To do:
In the account of sitting for the CFA exam, rewrite the paragraph beginning "Before exam books were distributed" as a short bulleted list that keeps its main facts.

━━━ Selected extract ━━━

My experience sitting for the CFA Program Level I exam
Last Saturday thousands of candidates around the globe sat for one of three successive exams that comprise the CFA Program. I was one of them. My location, the Richmond Convention Center, hosted around 250 eager test-takers for the 6-hour endeavor which was bisected by a one hour lunch break. Upon arrival just before 8:00AM, we were herded into a large common area outside a main ballroom where the exam would take place. I spent the next half-hour people-watching, and I identified candidates of all ages, ethnicities, and dress codes. Despite spending the rest of the day taking a mentally grueling exam, some people decided to dress in suits and ties. I opted for comfort: a pair of my favorite sweatpants and a soft long-sleeve pullover. This was not Milan, and I was not getting ready to walk the runway during Fashion Week.
Before exam books were distributed, we were all subjected to airport-level security. Our calculators were checked for secret hidden formulae, as were our pencils, pencil sharpeners, and wallets. Our passports were scrutinized to ensure we were not covert operatives traveling under assumed identities. Mobile phones, “smart watches,” fitness trackers, ham radios, and spy-pens were all confiscated. James Bond would have endured a full-body frisk. We were also chaperoned and monitored during our bathroom breaks. One astute candidate asked a proctor, “what if I have a shy bladder?” I don’t recall an answer being offered.
The CFA Institute prohibits us from speaking about the exam material. Suffice it to say, the exam was difficult but fortunately the subject matter is relevant and engaging (at least for me). Evidently there are professional “test-takers” who sign up for these types of exams purely to determine what questions are asked and to steal test materials. I hope they get paid well because I can’t imagine that being a glamorous job.

━━━ Dataset records ━━━

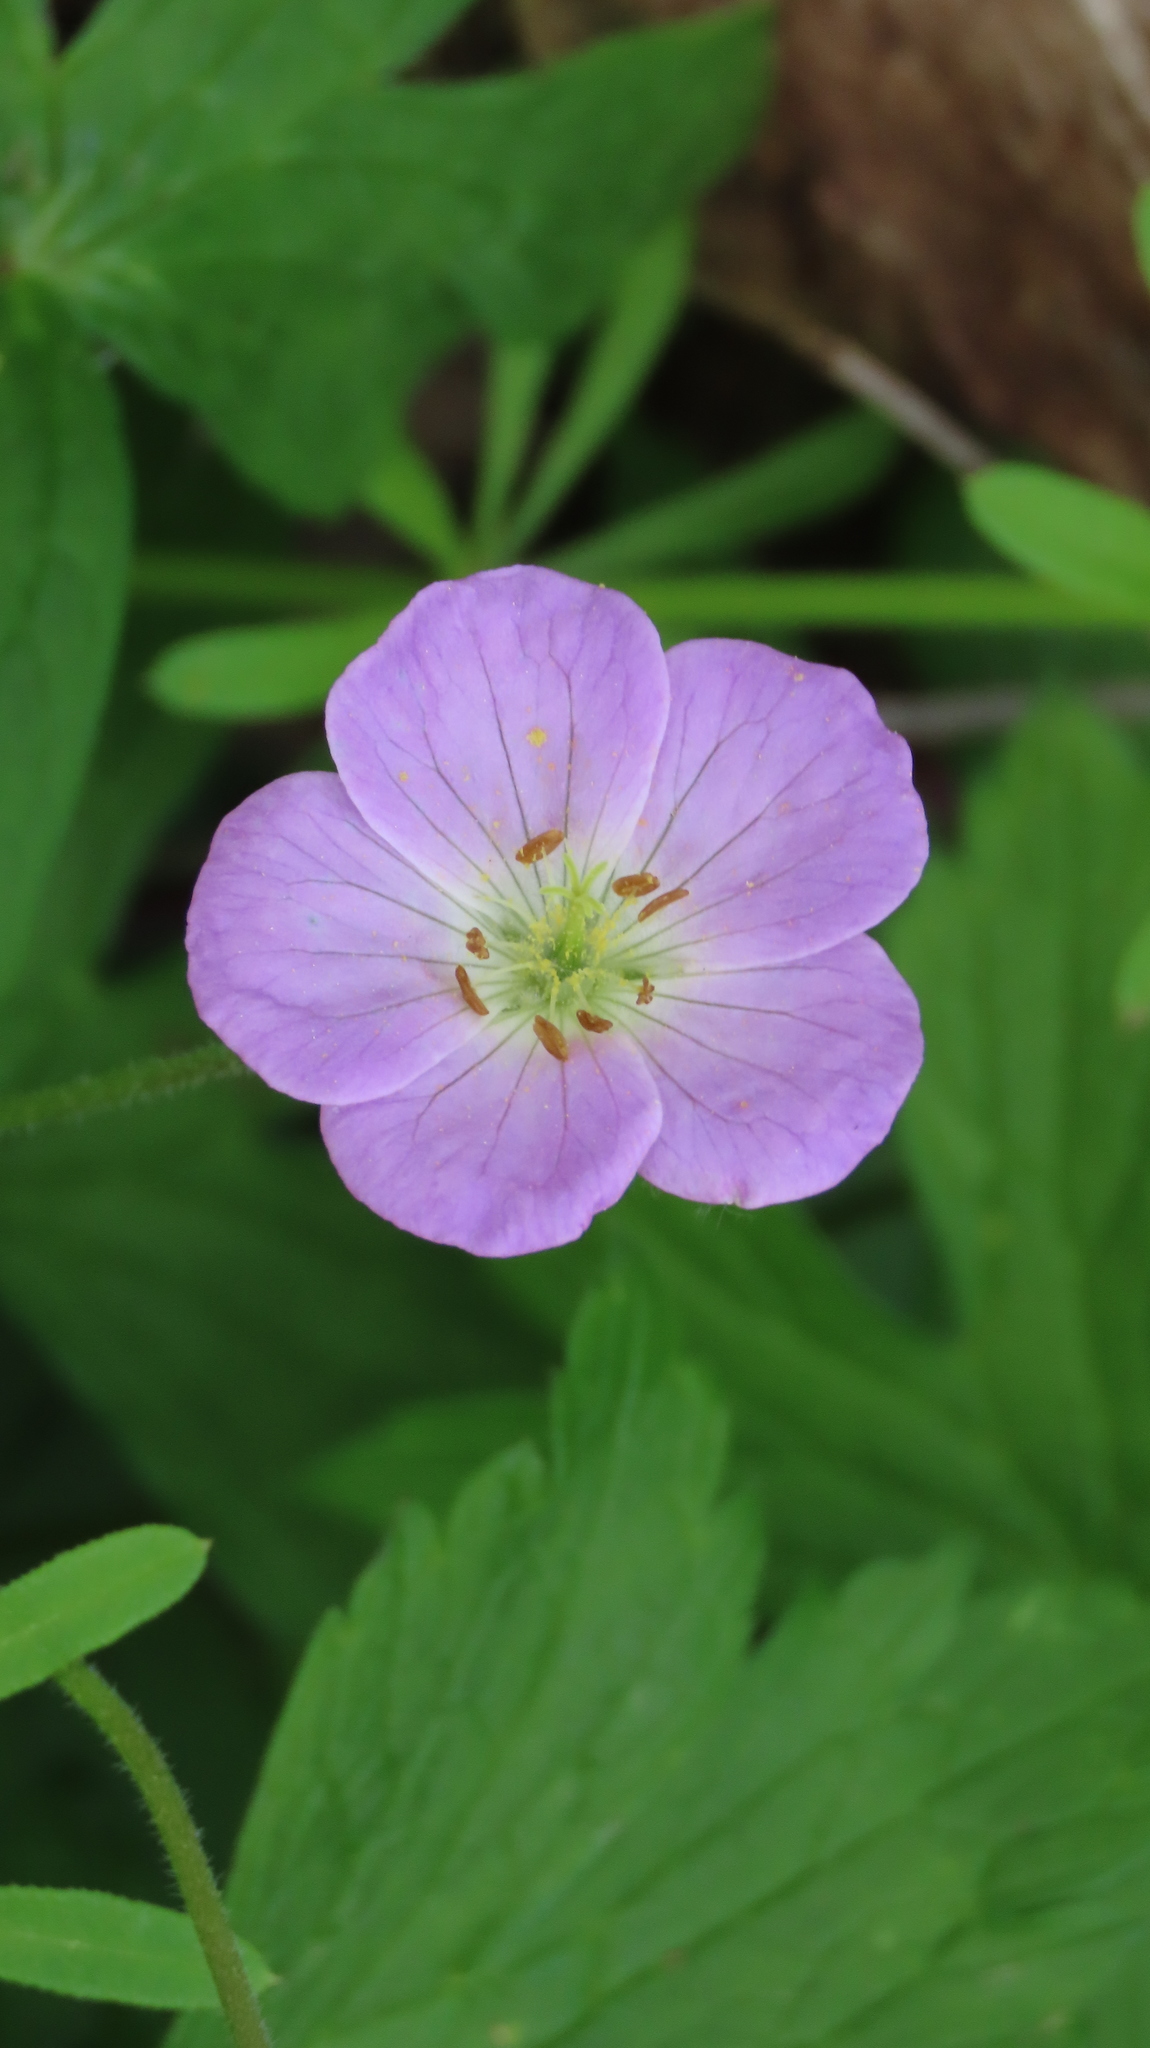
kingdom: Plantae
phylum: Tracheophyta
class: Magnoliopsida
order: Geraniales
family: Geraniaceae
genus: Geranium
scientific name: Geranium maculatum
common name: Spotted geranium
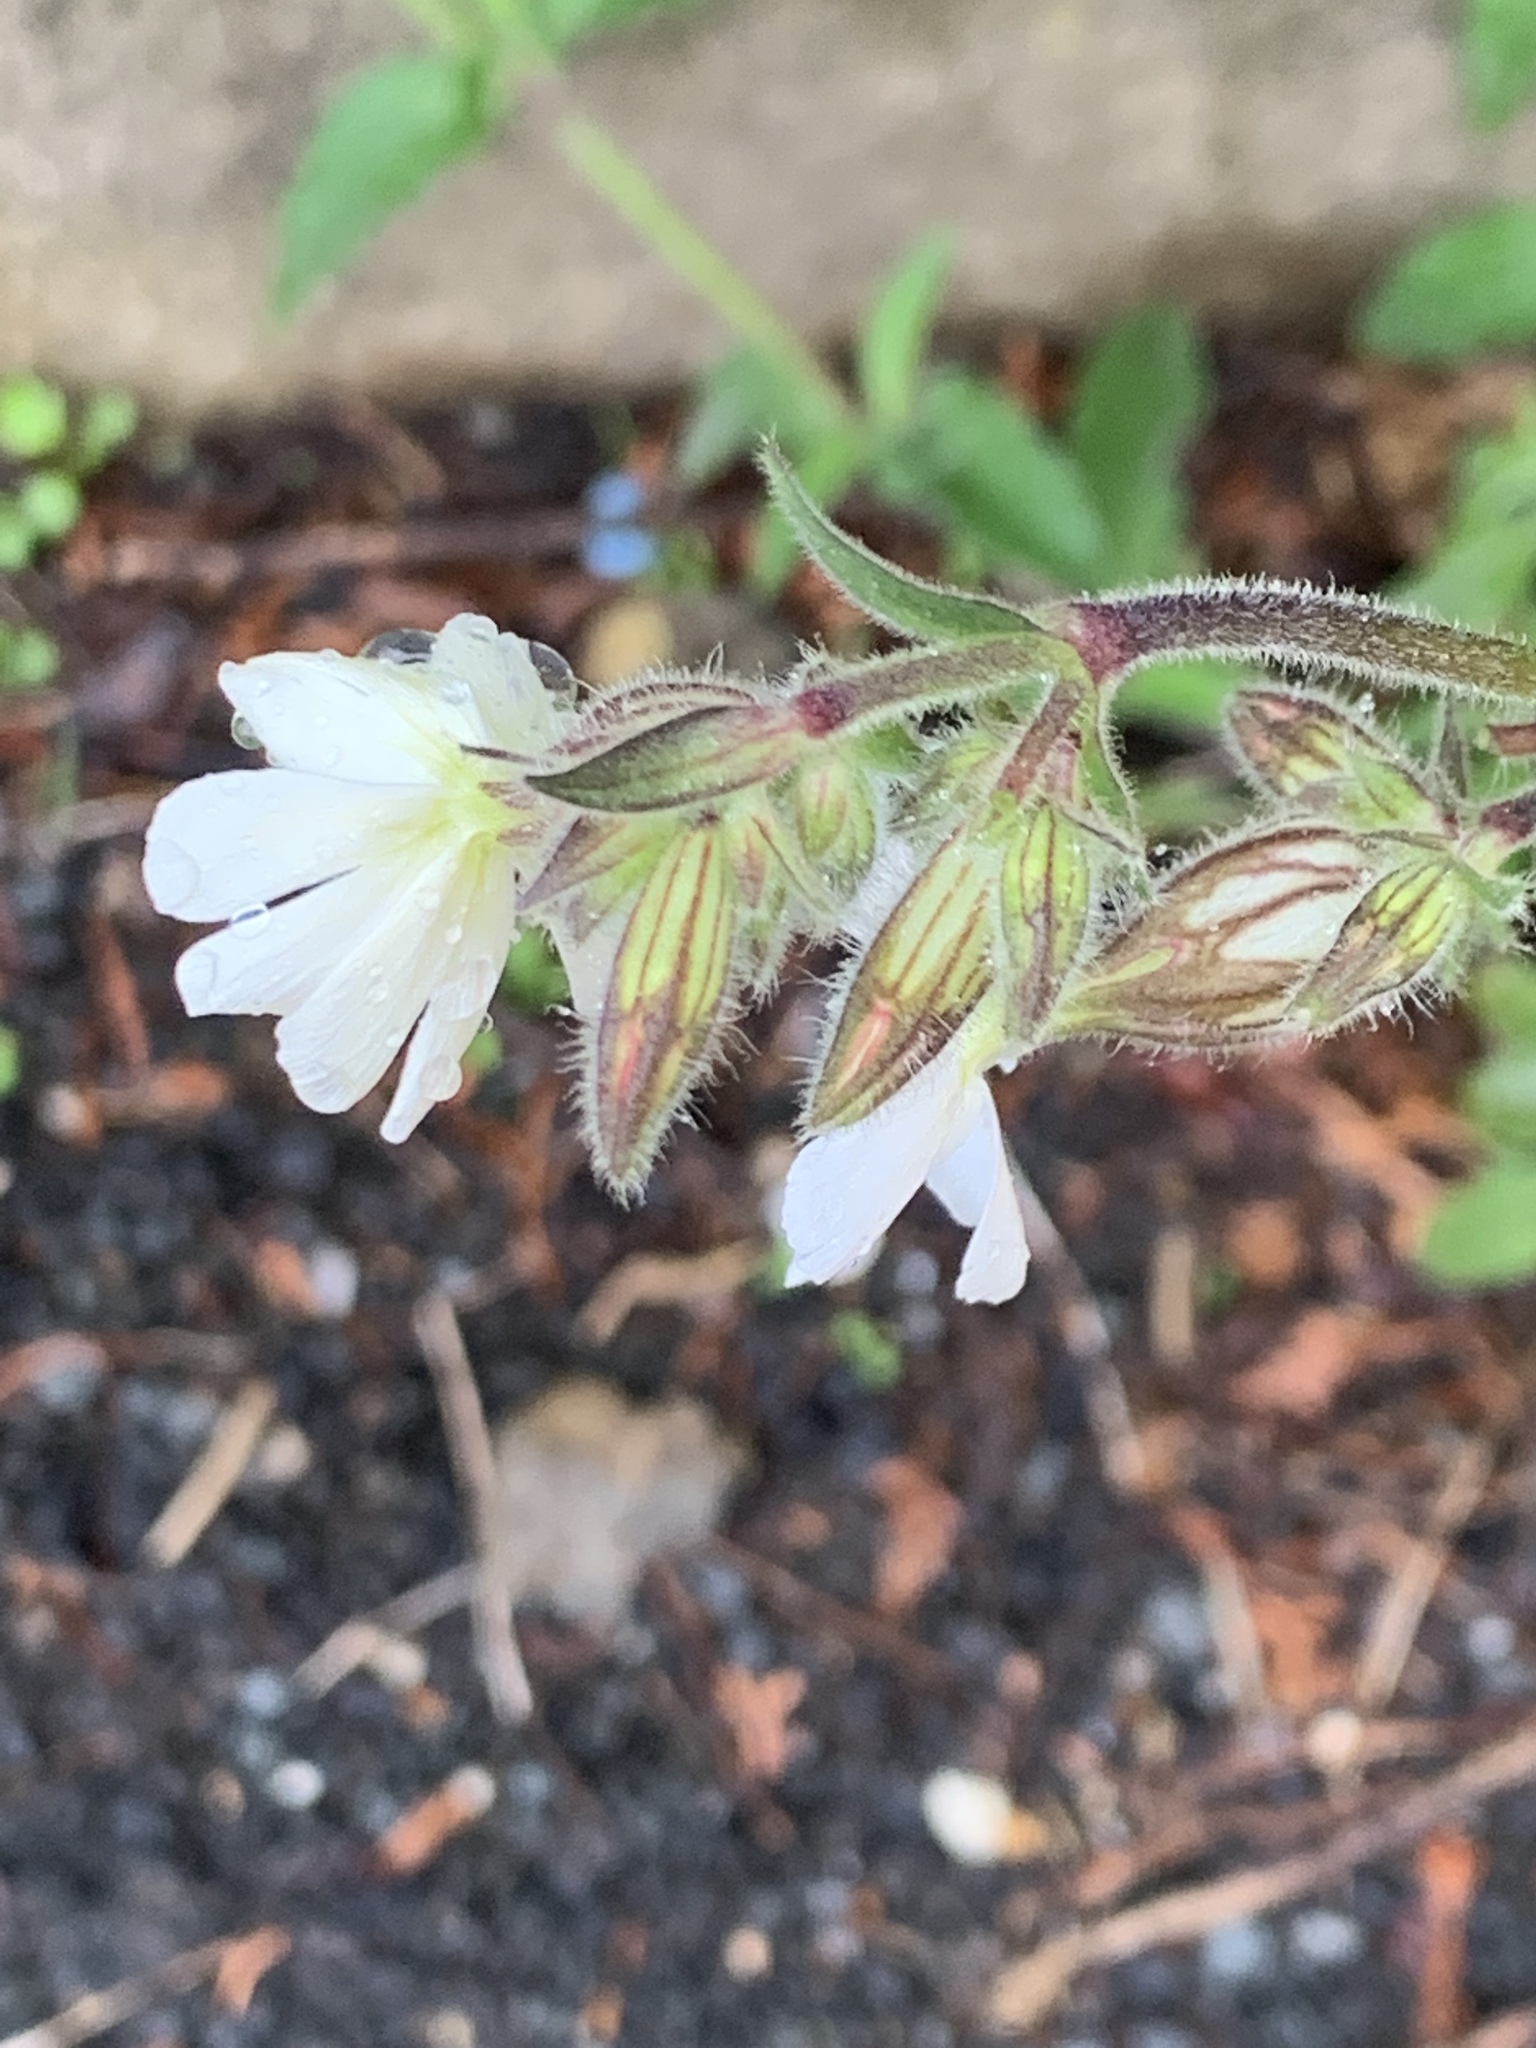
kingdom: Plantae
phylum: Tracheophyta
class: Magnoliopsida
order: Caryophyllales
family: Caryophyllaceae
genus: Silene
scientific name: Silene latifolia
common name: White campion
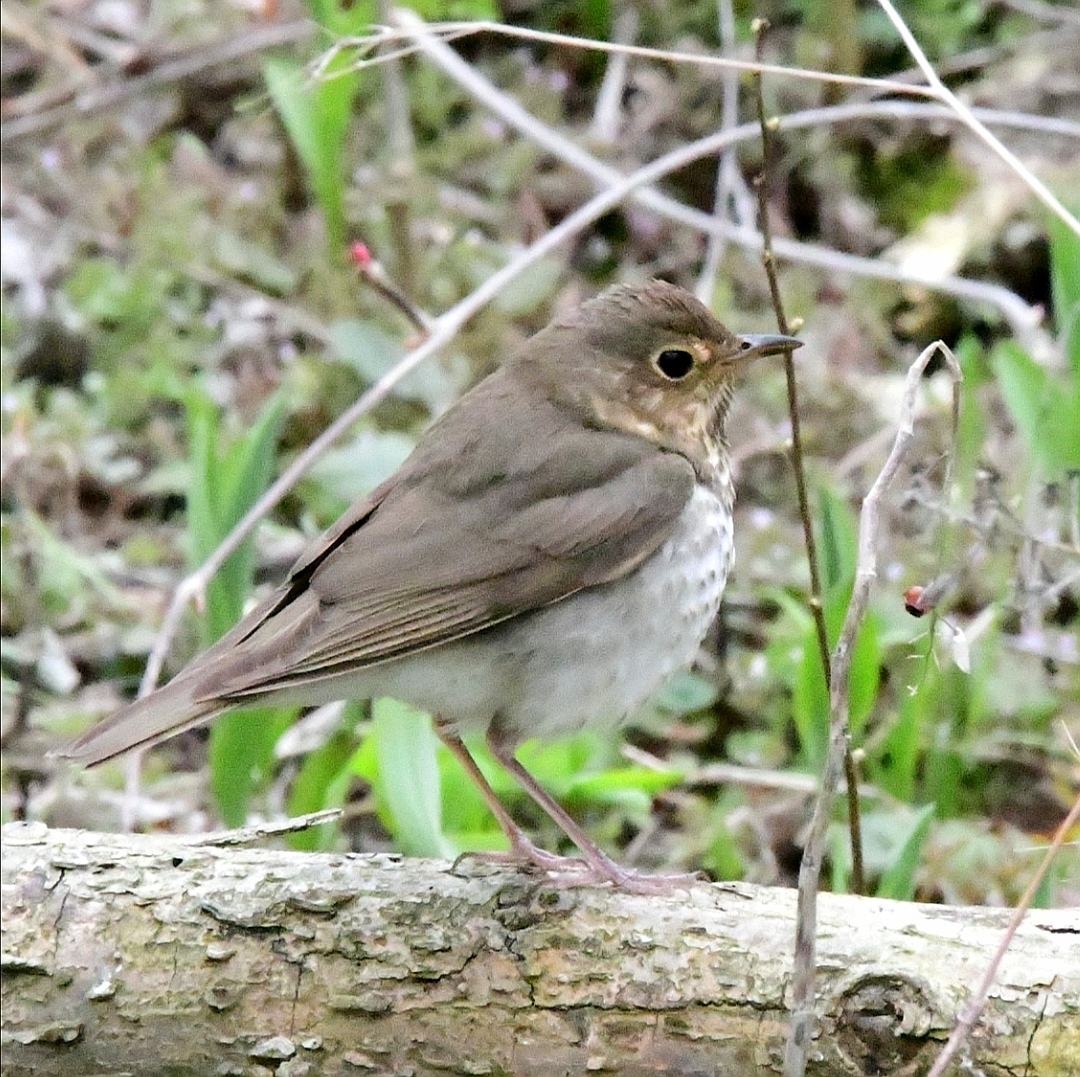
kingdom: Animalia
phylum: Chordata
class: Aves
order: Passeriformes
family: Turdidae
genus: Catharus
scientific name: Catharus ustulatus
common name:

━━━

Task output:
- Before exam books were handed out, candidates went through airport-level security.
- Calculators, pencils, pencil sharpeners and wallets were checked for hidden formulae.
- Passports were closely examined to confirm identities.
- Mobile phones, smart watches, fitness trackers, ham radios and spy-pens were confiscated.
- Candidates were chaperoned and monitored during bathroom breaks.
- One candidate asked a proctor, "what if I have a shy bladder?" No answer is recalled.